In short, I really appreciate that BusinessWeek discussed the NNT statistic. It is definitely a useful and easily interpretable figure that can be used in medical decision making. However, the simplifying explanations given leave out some useful and necessary information on how exactly to use that statistic to make medical decisions both on a personal and a policy level. I do understand the fact that we are overmedicated, but I also believe it is better to understand the phenomenon and base our course of action on reality than sensationalize it and feed the counterproductive pharma-bashing frenzy.

## Wednesday, January 16, 2008

### Notable addition to the blogroll

I just found a new biostatistics blog called Epidemiological Methods. The posts I've looked at so far are high quality, and the blogroll is high quality as well.

Oh, and via that, I found a Bayesian Stats blog, too.

## Monday, January 14, 2008

### Not "ENHANCE"-ing the public image of science, but it does show the power of the scientific method

The recent brouhaha over the Merck/Schering-Plough ENHANCE study can be pointed to as a triumph of science.

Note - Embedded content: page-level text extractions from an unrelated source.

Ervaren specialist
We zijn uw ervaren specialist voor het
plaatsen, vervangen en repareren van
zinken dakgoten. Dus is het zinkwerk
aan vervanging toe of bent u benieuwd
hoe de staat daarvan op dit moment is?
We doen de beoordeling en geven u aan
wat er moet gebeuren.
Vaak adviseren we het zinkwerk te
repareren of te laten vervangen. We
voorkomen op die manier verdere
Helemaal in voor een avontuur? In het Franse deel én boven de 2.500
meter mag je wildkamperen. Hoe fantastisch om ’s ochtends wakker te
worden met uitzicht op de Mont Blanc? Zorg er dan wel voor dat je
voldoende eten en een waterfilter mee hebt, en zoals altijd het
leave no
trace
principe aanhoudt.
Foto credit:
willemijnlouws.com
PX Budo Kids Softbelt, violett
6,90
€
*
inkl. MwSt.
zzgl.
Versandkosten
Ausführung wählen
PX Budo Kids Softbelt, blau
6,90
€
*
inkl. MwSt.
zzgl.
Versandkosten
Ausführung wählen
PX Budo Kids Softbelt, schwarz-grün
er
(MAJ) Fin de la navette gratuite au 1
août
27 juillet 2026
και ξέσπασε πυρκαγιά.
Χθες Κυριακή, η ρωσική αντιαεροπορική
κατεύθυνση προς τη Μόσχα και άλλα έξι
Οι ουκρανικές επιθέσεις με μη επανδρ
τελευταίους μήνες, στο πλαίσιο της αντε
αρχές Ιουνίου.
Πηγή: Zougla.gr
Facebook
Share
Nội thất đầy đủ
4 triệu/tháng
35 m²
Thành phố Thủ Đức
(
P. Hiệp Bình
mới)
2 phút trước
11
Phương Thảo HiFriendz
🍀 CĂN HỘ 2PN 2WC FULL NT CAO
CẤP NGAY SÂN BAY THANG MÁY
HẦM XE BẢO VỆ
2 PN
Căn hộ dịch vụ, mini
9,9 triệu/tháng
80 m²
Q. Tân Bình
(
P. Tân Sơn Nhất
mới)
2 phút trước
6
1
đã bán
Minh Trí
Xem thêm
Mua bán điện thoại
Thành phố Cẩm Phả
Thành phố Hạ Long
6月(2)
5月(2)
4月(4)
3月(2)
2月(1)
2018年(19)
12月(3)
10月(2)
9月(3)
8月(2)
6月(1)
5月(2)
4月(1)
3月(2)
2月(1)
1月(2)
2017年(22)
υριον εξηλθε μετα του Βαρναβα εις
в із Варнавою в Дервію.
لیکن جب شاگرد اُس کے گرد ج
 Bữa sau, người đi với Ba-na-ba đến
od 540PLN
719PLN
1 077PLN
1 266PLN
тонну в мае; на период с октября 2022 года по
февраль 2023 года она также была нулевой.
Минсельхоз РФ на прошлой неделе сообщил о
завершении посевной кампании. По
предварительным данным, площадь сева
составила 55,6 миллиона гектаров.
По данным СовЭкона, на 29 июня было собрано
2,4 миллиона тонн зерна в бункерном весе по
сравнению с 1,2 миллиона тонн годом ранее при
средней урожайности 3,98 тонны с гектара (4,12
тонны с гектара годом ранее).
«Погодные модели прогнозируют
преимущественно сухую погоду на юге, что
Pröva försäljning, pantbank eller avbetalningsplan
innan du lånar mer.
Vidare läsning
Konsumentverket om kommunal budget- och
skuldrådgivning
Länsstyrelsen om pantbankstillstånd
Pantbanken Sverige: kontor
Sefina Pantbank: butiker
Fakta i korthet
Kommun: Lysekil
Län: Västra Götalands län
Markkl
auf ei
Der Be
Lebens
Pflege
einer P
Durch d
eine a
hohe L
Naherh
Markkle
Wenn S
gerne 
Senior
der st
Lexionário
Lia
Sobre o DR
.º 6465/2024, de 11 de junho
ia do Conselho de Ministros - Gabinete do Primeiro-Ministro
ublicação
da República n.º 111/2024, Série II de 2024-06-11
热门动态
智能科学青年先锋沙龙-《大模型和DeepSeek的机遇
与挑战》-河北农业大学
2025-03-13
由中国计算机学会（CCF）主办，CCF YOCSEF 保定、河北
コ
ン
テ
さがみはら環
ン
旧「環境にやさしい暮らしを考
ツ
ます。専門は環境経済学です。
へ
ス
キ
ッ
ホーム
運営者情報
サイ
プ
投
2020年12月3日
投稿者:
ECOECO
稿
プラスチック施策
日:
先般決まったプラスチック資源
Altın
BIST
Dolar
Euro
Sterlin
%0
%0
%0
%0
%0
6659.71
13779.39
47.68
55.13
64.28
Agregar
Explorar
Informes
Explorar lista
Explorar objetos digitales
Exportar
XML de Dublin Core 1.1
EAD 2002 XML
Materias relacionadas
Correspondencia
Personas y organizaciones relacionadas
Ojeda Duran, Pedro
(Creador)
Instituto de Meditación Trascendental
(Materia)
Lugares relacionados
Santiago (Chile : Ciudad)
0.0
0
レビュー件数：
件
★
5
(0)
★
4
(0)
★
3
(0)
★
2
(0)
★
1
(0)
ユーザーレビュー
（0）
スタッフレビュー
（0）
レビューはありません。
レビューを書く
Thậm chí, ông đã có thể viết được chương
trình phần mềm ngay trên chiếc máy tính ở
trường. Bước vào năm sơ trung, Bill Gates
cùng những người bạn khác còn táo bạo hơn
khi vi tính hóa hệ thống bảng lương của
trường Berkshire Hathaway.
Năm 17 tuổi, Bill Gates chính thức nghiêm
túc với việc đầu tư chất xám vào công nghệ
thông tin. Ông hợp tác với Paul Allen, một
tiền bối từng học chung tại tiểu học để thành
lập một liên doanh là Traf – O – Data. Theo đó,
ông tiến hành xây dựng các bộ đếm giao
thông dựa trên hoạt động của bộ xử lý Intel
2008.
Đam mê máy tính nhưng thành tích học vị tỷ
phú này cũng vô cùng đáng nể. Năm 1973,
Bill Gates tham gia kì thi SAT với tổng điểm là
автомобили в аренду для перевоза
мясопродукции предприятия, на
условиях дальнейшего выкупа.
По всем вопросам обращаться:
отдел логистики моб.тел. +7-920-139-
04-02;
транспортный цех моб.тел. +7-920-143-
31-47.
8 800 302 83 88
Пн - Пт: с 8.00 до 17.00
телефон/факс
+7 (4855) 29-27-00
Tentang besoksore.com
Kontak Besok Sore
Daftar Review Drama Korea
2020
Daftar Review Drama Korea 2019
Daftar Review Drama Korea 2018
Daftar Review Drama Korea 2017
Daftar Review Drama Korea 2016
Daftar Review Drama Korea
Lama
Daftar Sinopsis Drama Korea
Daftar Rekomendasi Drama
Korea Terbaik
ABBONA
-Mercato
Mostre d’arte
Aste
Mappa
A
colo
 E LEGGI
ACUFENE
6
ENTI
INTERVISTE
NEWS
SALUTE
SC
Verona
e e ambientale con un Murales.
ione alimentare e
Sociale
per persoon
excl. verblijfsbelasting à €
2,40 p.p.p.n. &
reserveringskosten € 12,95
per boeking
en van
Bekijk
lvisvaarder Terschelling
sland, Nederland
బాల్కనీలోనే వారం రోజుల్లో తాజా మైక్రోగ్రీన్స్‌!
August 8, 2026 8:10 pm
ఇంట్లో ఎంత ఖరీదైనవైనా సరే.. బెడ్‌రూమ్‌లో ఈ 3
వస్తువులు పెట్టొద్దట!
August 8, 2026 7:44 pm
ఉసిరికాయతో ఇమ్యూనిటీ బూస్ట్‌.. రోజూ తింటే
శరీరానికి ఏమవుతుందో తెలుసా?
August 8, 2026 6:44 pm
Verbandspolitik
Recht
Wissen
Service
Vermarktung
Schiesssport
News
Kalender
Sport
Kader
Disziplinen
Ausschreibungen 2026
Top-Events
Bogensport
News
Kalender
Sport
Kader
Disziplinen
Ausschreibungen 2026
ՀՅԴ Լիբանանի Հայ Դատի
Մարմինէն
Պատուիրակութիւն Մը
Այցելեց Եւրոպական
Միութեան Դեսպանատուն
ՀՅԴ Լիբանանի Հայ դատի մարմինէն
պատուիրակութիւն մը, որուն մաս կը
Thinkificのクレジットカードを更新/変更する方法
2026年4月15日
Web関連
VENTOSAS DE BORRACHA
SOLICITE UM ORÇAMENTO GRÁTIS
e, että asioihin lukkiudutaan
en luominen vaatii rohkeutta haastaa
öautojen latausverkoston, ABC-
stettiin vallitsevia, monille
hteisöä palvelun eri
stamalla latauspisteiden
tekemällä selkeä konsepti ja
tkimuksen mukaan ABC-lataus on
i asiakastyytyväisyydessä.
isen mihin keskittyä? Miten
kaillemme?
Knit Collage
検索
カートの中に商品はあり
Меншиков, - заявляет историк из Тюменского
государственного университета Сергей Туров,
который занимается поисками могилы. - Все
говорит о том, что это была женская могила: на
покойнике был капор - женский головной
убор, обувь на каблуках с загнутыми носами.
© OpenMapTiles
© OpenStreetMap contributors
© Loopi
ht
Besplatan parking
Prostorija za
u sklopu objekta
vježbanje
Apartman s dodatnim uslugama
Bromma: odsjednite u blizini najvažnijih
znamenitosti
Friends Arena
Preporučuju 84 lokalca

SP clearly tried to pull a fast one by convening a "panel of experts" to determine the endpoint of the ENHANCE trial long after data was collected. Statistically, of course, this amounts to data dredging and is rather dishonest and unethical, not to mention unscientific. The power of science, after all, lies in our ability to predict outcomes based on our present data and current understanding of how things work, not picking outcomes on the basis of past data.

Our current safeguards have turned back a major assault on our sensibilities. I do feel bad for the Vytorin team because, well, they've gone this far into the development process and had a major setback. But as for the geniuses who decided to try to break the rules, I hope they find a different line of work. Having applied research help the public depends on a certain degree of trust, and shenanigans like this only serve to erode that trust.

As for me, I'm glad we've come this far in our ethical development as scientists to at least catch these blatant cases. But Congress is already trying to bang down our doors calling for more controls. I'm afraid there's more of our act to clean up.

As a note, Derek Lowe has a nice analysis of the clinical and statistical issues.

## Sunday, January 6, 2008

### A level-headed skeptical assessment of echinacaea

It seems that almost everyone either loves or hates echinacaea. Or, at least, there's a vocal core group of people that espouses its miraculous wonders as a cold remedy, and another equally vocal crowd that wants the first to shut up.

At any rate, the research on echinacaea has been mixed and confusing, which is par for the course for an extract of a natural product.

Stats.org just released a commentary on some shoddy reporting of the research, and a resource at the Mayo Clinic shows just how confusing the research has been on echinacaea in particular.

One note about the Stats.org commentary is worthy of a "lying with statistics" article. Articles from Bloomberg, NTY, and LA Times all reported that prophylactic use echinacaea reduced the rate of getting colds by about 65 percent. However, this number is the reduction in the odds of getting a cold, not a reduction in the probability of getting a cold (about 30 percent). Statistically, the concepts of odds and probability are way different, and the reporting of the odds in this case made echinacaea look way better than the reference study would indicate.

That's not the only issue, but I refer you to the Stats.org article for more ways of inoculating yourself against questionable reporting of statistics.

One last comment: it doesn't seem the author is against echinacaea or thinks that it is ineffective, but is simply evaluating the quality of the evidence and the reporting of the evidence.